◆ Input data
= = = = =

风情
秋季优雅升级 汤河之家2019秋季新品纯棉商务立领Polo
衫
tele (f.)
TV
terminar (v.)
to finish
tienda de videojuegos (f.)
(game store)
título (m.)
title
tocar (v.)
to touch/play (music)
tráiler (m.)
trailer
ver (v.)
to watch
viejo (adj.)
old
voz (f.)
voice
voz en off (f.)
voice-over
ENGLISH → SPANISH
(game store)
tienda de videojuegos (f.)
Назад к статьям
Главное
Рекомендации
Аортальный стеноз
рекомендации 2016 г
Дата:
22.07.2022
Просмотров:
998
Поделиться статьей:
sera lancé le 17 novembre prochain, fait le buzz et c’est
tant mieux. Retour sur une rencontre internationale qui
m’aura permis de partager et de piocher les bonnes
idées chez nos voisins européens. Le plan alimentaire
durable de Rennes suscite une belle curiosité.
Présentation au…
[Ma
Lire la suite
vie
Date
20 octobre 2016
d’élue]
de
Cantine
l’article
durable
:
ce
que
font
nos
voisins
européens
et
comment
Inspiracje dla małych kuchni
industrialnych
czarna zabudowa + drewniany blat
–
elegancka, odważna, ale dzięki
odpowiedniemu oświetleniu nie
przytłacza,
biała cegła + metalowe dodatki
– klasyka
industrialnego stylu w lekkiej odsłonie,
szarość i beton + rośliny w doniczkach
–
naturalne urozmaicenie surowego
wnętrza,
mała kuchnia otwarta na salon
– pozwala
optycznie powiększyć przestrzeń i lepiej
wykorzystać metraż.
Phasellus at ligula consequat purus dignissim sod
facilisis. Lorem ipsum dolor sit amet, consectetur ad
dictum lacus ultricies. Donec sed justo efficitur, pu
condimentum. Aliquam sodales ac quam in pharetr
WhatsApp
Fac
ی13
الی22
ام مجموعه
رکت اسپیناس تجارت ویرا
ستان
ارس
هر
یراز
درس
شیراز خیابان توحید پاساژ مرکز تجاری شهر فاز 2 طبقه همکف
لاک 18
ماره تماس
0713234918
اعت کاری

= = = = =

Print the records verbatim, stopping after the "idées chez nos" line.

风情
秋季优雅升级 汤河之家2019秋季新品纯棉商务立领Polo
衫
tele (f.)
TV
terminar (v.)
to finish
tienda de videojuegos (f.)
(game store)
título (m.)
title
tocar (v.)
to touch/play (music)
tráiler (m.)
trailer
ver (v.)
to watch
viejo (adj.)
old
voz (f.)
voice
voz en off (f.)
voice-over
ENGLISH → SPANISH
(game store)
tienda de videojuegos (f.)
Назад к статьям
Главное
Рекомендации
Аортальный стеноз
рекомендации 2016 г
Дата:
22.07.2022
Просмотров:
998
Поделиться статьей:
sera lancé le 17 novembre prochain, fait le buzz et c’est
tant mieux. Retour sur une rencontre internationale qui
m’aura permis de partager et de piocher les bonnes
idées chez nos voisins européens. Le plan alimentaire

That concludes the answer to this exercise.